Cairo (AsiaNews/Agencies) – Egypt's electoral commission announced on Sunday that legislative elections, the first since President Abdel Fattah al-Sisi took office, will take place in several phases starting 17 October, thus ending the country’s long process of returning to democracy.
For critics, the process of bringing back democracy has been tainted by widespread repression and a failure to uphold the rule of law. However, the past two years have seen Sisi give new impetus to the economy (the inauguration of the new Suez Canal) and restore security and legality by way of special anti-terrorism laws.
Voting for Egyptians abroad will take place on 17-18 October. A second round of voting in the two-phase election will take place on 22-23 November, followed by runoffs on November 30, December 1 and 2.
Egypt’s House of Representatives is made up of 568 seats, 448 seats elected through the individual candidacy system and 120 through winner-takes-all lists, with quotas for women, Christians and youth. The president may also appoint a number of people to the house, not exceeding 5 percent of its makeup.

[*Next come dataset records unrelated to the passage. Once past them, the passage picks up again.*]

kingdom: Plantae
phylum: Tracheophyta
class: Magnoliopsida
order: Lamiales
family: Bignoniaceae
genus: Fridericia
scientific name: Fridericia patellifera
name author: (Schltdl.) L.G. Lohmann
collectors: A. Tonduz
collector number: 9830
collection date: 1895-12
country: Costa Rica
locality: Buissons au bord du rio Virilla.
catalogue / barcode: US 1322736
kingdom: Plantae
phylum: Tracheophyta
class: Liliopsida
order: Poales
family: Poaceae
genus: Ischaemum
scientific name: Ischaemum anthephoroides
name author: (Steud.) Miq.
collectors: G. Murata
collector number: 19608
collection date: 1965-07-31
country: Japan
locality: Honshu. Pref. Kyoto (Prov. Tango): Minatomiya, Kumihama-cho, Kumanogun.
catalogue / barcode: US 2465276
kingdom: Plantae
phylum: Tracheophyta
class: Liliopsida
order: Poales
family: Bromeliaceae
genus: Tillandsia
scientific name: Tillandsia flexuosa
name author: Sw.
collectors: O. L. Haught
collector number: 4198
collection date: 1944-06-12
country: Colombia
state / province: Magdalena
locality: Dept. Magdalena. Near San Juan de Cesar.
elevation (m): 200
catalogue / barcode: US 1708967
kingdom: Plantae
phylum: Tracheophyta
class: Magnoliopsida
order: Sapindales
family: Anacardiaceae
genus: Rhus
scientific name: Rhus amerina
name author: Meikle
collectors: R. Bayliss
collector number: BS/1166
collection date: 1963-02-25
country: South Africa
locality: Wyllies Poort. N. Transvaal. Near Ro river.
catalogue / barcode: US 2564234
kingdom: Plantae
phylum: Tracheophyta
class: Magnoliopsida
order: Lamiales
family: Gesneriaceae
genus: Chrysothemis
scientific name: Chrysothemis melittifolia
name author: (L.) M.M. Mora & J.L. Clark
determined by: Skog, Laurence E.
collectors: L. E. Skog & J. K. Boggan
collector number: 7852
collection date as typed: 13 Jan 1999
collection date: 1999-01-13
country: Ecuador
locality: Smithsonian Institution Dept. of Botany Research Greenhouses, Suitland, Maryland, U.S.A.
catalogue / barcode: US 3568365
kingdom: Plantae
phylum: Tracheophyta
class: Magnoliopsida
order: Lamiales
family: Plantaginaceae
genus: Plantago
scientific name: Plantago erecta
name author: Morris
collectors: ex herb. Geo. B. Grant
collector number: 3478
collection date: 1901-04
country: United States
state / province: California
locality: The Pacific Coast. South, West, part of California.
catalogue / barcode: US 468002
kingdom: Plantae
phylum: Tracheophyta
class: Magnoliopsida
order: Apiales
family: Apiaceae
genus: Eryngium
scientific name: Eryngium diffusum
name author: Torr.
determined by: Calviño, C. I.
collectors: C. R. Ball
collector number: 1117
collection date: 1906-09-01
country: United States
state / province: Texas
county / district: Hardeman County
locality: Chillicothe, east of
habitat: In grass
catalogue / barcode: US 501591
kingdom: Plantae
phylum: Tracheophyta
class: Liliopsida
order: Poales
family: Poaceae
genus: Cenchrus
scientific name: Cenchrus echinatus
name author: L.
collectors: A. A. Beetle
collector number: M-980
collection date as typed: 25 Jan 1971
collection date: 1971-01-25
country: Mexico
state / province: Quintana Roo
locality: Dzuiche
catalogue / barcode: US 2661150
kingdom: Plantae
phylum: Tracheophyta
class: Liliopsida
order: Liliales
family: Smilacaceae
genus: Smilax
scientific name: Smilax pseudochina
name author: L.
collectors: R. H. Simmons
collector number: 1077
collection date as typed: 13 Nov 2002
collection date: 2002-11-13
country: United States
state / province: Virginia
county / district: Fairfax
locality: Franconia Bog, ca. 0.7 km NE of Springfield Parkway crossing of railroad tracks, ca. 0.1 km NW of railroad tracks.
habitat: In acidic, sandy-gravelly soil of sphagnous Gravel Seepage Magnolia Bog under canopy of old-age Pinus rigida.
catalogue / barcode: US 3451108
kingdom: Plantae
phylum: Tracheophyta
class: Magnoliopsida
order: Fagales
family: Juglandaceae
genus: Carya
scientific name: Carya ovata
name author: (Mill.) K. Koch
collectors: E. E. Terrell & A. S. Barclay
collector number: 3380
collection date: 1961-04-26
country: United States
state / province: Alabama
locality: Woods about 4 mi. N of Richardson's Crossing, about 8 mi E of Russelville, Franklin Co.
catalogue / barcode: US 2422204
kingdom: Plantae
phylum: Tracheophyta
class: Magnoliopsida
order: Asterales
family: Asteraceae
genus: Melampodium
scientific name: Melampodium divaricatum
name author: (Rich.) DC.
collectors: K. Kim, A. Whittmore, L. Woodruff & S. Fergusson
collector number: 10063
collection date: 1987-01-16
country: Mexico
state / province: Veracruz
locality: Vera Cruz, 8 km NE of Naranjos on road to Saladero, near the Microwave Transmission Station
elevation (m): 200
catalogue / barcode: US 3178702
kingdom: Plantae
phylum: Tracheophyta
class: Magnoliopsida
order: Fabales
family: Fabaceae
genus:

Analysts say the polls, with Sisi loyalists heavily favoured to emerge the big winners, will serve to appease Egypt's backers in the West who see the president as a rampart against jihadist violence despite concerns over repression that has eliminated any meaningful opposition.
The poll had initially been scheduled for early 2014 but was delayed on legal grounds amid charges from rights groups of repressive measures during a crackdown on the Islamist opposition.
The constitutional court dissolved the previous Islamist-dominated parliament, which was elected after the 2011 uprising that forced long-time dictator Hosni Mubarak from power.
After the military coup, a new constitution was adopted in January 2014 and Sisi was elected president in May the same year. A new parliament should be in place by the end of this year.